[Aim of the exercise] Starting at the line that has "X171114303Y-102722012I-2000000J0D01*" and stopping after the line that has "X145051857Y-89614653D02*", reproduce the listing below exactly; omit everything else.

(Data begins)

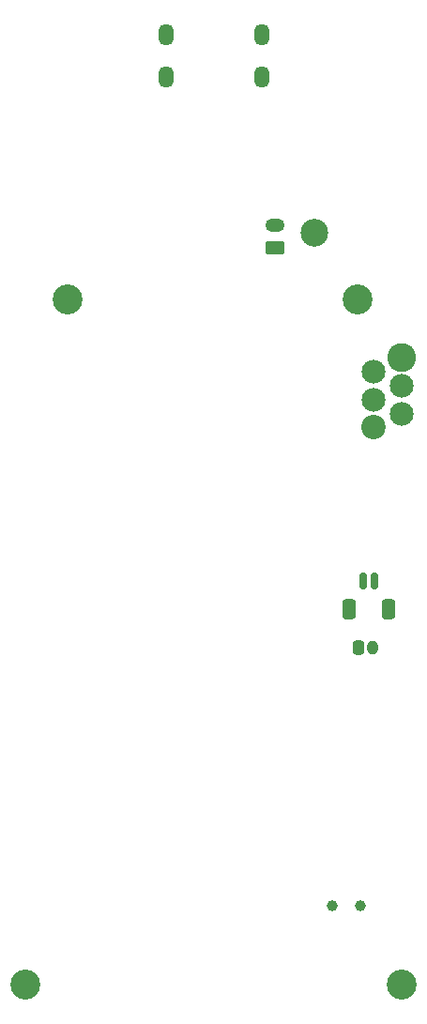
<source format=gbr>
%TF.GenerationSoftware,KiCad,Pcbnew,8.0.6*%
%TF.CreationDate,2024-11-04T21:33:26+05:30*%
%TF.ProjectId,Berrythe,42657272-7974-4686-952e-6b696361645f,rev?*%
%TF.SameCoordinates,Original*%
%TF.FileFunction,Soldermask,Bot*%
%TF.FilePolarity,Negative*%
%FSLAX46Y46*%
G04 Gerber Fmt 4.6, Leading zero omitted, Abs format (unit mm)*
G04 Created by KiCad (PCBNEW 8.0.6) date 2024-11-04 21:33:26*
%MOMM*%
%LPD*%
G01*
G04 APERTURE LIST*
G04 Aperture macros list*
%AMRoundRect*
0 Rectangle with rounded corners*
0 $1 Rounding radius*
0 $2 $3 $4 $5 $6 $7 $8 $9 X,Y pos of 4 corners*
0 Add a 4 corners polygon primitive as box body*
4,1,4,$2,$3,$4,$5,$6,$7,$8,$9,$2,$3,0*
0 Add four circle primitives for the rounded corners*
1,1,$1+$1,$2,$3*
1,1,$1+$1,$4,$5*
1,1,$1+$1,$6,$7*
1,1,$1+$1,$8,$9*
0 Add four rect primitives between the rounded corners*
20,1,$1+$1,$2,$3,$4,$5,0*
20,1,$1+$1,$4,$5,$6,$7,0*
20,1,$1+$1,$6,$7,$8,$9,0*
20,1,$1+$1,$8,$9,$2,$3,0*%
G04 Aperture macros list end*
%ADD10C,2.200000*%
%ADD11C,2.600000*%
%ADD12C,2.136000*%
%ADD13C,2.700000*%
%ADD14C,2.500000*%
%ADD15O,1.354000X1.954000*%
%ADD16C,1.000000*%
%ADD17RoundRect,0.250000X-0.350000X-0.650000X0.350000X-0.650000X0.350000X0.650000X-0.350000X0.650000X0*%
%ADD18RoundRect,0.150000X-0.150000X-0.625000X0.150000X-0.625000X0.150000X0.625000X-0.150000X0.625000X0*%
%ADD19RoundRect,0.250000X-0.250000X-0.400000X0.250000X-0.400000X0.250000X0.400000X-0.250000X0.400000X0*%
%ADD20O,1.000000X1.300000*%
%ADD21RoundRect,0.250000X0.625000X-0.350000X0.625000X0.350000X-0.625000X0.350000X-0.625000X-0.350000X0*%
%ADD22O,1.750000X1.200000*%
G04 APERTURE END LIST*
D10*
%TO.C,J4*%
X96400000Y-107740000D03*
D11*
X98940000Y-101470000D03*
D12*
X96400000Y-102700000D03*
X98940000Y-103970000D03*
X96400000Y-105240000D03*
X98940000Y-106510000D03*
%TD*%
D13*
%TO.C,H3*%
X65000000Y-158000000D03*
%TD*%
%TO.C,H1*%
X68800000Y-96200000D03*
%TD*%
%TO.C,H4*%
X95000000Y-96200000D03*
%TD*%
D14*
%TO.C,TP1*%
X91100000Y-90200000D03*
%TD*%
D15*
%TO.C,J1*%
X86320000Y-76150000D03*
X77680000Y-76150000D03*
X86320000Y-72350000D03*
X77680000Y-72350000D03*
%TD*%
D13*
%TO.C,H2*%
X99000000Y-158000000D03*
%TD*%
D16*
%TO.C,SW1*%
X92730000Y-150900000D03*
X95270000Y-150900000D03*
%TD*%
D17*
%TO.C,J2*%
X94200000Y-124125000D03*
X97800000Y-124125000D03*
D18*
X95500000Y-121600000D03*
X96500000Y-121600000D03*
%TD*%
D19*
%TO.C,J3*%
X95100000Y-127600000D03*
D20*
X96350000Y-127600000D03*
%TD*%
D21*
%TO.C,BT1*%
X87500000Y-91500000D03*
D22*
X87500000Y-89500000D03*
%TD*%
M02*

</source>
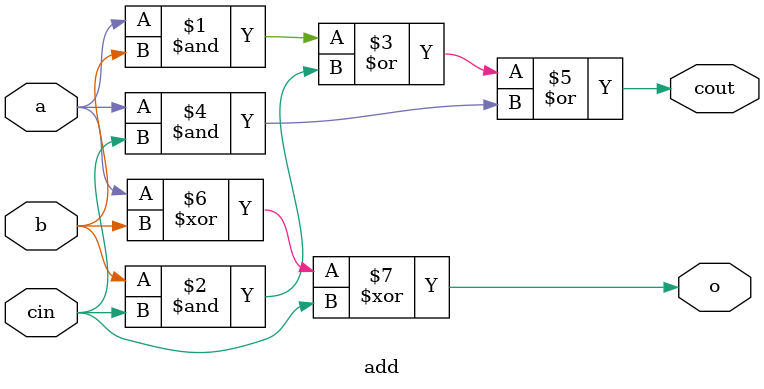
<source format=v>
module add(input a, input b, input cin, output o, output cout);
    assign cout = (a&b)|(b&cin)|(a&cin);
    assign o = (a^b^cin);
endmodule
</source>
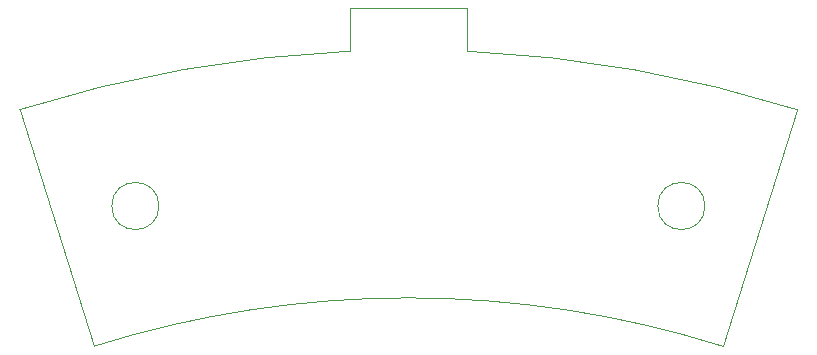
<source format=gbr>
%TF.GenerationSoftware,KiCad,Pcbnew,9.0.6*%
%TF.CreationDate,2026-01-11T15:28:45-08:00*%
%TF.ProjectId,pcb,7063622e-6b69-4636-9164-5f7063625858,rev?*%
%TF.SameCoordinates,Original*%
%TF.FileFunction,Profile,NP*%
%FSLAX46Y46*%
G04 Gerber Fmt 4.6, Leading zero omitted, Abs format (unit mm)*
G04 Created by KiCad (PCBNEW 9.0.6) date 2026-01-11 15:28:45*
%MOMM*%
%LPD*%
G01*
G04 APERTURE LIST*
%TA.AperFunction,Profile*%
%ADD10C,0.050000*%
%TD*%
G04 APERTURE END LIST*
D10*
X154992904Y-89616687D02*
X154992904Y-86000000D01*
X154992904Y-89616687D02*
G75*
G02*
X182930462Y-94571934I-4992904J-109383113D01*
G01*
X145051857Y-86000000D02*
X154992904Y-86000000D01*
X123387538Y-114596050D02*
X117099248Y-94562567D01*
X123387537Y-114596050D02*
G75*
G02*
X176612463Y-114596050I26612463J-84403945D01*
G01*
X117099248Y-94562560D02*
G75*
G02*
X145051857Y-89614653I32900752J-104437440D01*
G01*
X176612463Y-114596050D02*
X182931305Y-94569262D01*
X175114303Y-102722012D02*
G75*
G02*
X171114303Y-102722012I-2000000J0D01*
G01*
X171114303Y-102722012D02*
G75*
G02*
X175114303Y-102722012I2000000J0D01*
G01*
X128885700Y-102722013D02*
G75*
G02*
X124885700Y-102722013I-2000000J0D01*
G01*
X124885700Y-102722013D02*
G75*
G02*
X128885700Y-102722013I2000000J0D01*
G01*
X145051857Y-89614653D02*
X145051857Y-86000000D01*
M02*

</source>
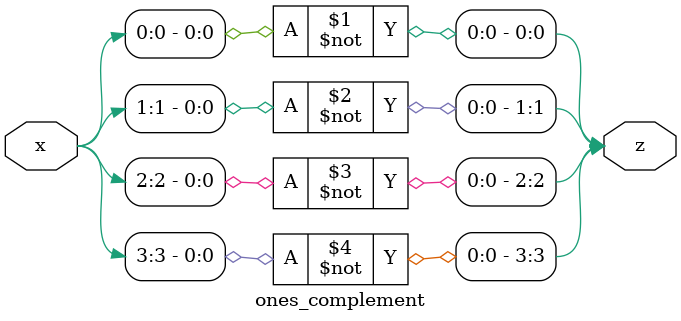
<source format=v>
module ones_complement(
    input [3:0] x,
    output [3:0] z
);
       generate
genvar k;
for(k=0;k<4;k=k+1)
begin 
assign z[k]=~x[k];
end
endgenerate
endmodule

</source>
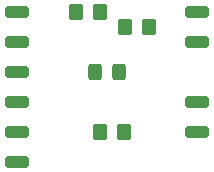
<source format=gbr>
%TF.GenerationSoftware,KiCad,Pcbnew,(7.0.0)*%
%TF.CreationDate,2023-08-28T09:58:10+02:00*%
%TF.ProjectId,PSP GO JIG_0805_Nano,50535020-474f-4204-9a49-475f30383035,rev?*%
%TF.SameCoordinates,Original*%
%TF.FileFunction,Soldermask,Top*%
%TF.FilePolarity,Negative*%
%FSLAX46Y46*%
G04 Gerber Fmt 4.6, Leading zero omitted, Abs format (unit mm)*
G04 Created by KiCad (PCBNEW (7.0.0)) date 2023-08-28 09:58:10*
%MOMM*%
%LPD*%
G01*
G04 APERTURE LIST*
G04 Aperture macros list*
%AMRoundRect*
0 Rectangle with rounded corners*
0 $1 Rounding radius*
0 $2 $3 $4 $5 $6 $7 $8 $9 X,Y pos of 4 corners*
0 Add a 4 corners polygon primitive as box body*
4,1,4,$2,$3,$4,$5,$6,$7,$8,$9,$2,$3,0*
0 Add four circle primitives for the rounded corners*
1,1,$1+$1,$2,$3*
1,1,$1+$1,$4,$5*
1,1,$1+$1,$6,$7*
1,1,$1+$1,$8,$9*
0 Add four rect primitives between the rounded corners*
20,1,$1+$1,$2,$3,$4,$5,0*
20,1,$1+$1,$4,$5,$6,$7,0*
20,1,$1+$1,$6,$7,$8,$9,0*
20,1,$1+$1,$8,$9,$2,$3,0*%
G04 Aperture macros list end*
%ADD10RoundRect,0.250000X-0.350000X-0.450000X0.350000X-0.450000X0.350000X0.450000X-0.350000X0.450000X0*%
%ADD11RoundRect,0.250000X-0.750000X0.250000X-0.750000X-0.250000X0.750000X-0.250000X0.750000X0.250000X0*%
%ADD12RoundRect,0.250000X0.325000X0.450000X-0.325000X0.450000X-0.325000X-0.450000X0.325000X-0.450000X0*%
G04 APERTURE END LIST*
D10*
%TO.C,R3*%
X68000000Y-43180000D03*
X70000000Y-43180000D03*
%TD*%
D11*
%TO.C,REF\u002A\u002A*%
X60960000Y-45720000D03*
%TD*%
%TO.C,REF\u002A\u002A*%
X60960000Y-38100000D03*
%TD*%
%TO.C,REF\u002A\u002A*%
X60960000Y-43180000D03*
%TD*%
%TO.C,REF\u002A\u002A*%
X76200000Y-43180000D03*
%TD*%
%TO.C,REF\u002A\u002A*%
X76200000Y-35560000D03*
%TD*%
%TO.C,REF\u002A\u002A*%
X60960000Y-33020000D03*
%TD*%
%TO.C,REF\u002A\u002A*%
X76200000Y-33020000D03*
%TD*%
D10*
%TO.C,R2*%
X70120000Y-34300000D03*
X72120000Y-34300000D03*
%TD*%
%TO.C,R1*%
X66000000Y-33020000D03*
X68000000Y-33020000D03*
%TD*%
D12*
%TO.C,1n4148*%
X69605000Y-38100000D03*
X67555000Y-38100000D03*
%TD*%
D11*
%TO.C,REF\u002A\u002A*%
X60960000Y-35560000D03*
%TD*%
%TO.C,REF\u002A\u002A*%
X76200000Y-40640000D03*
%TD*%
%TO.C,REF\u002A\u002A*%
X60960000Y-40640000D03*
%TD*%
M02*

</source>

(Data ends)

[Written response]
X171114303Y-102722012I-2000000J0D01*
G01*
X171114303Y-102722012D02*
G75*
G02*
X175114303Y-102722012I2000000J0D01*
G01*
X128885700Y-102722013D02*
G75*
G02*
X124885700Y-102722013I-2000000J0D01*
G01*
X124885700Y-102722013D02*
G75*
G02*
X128885700Y-102722013I2000000J0D01*
G01*
X145051857Y-89614653D02*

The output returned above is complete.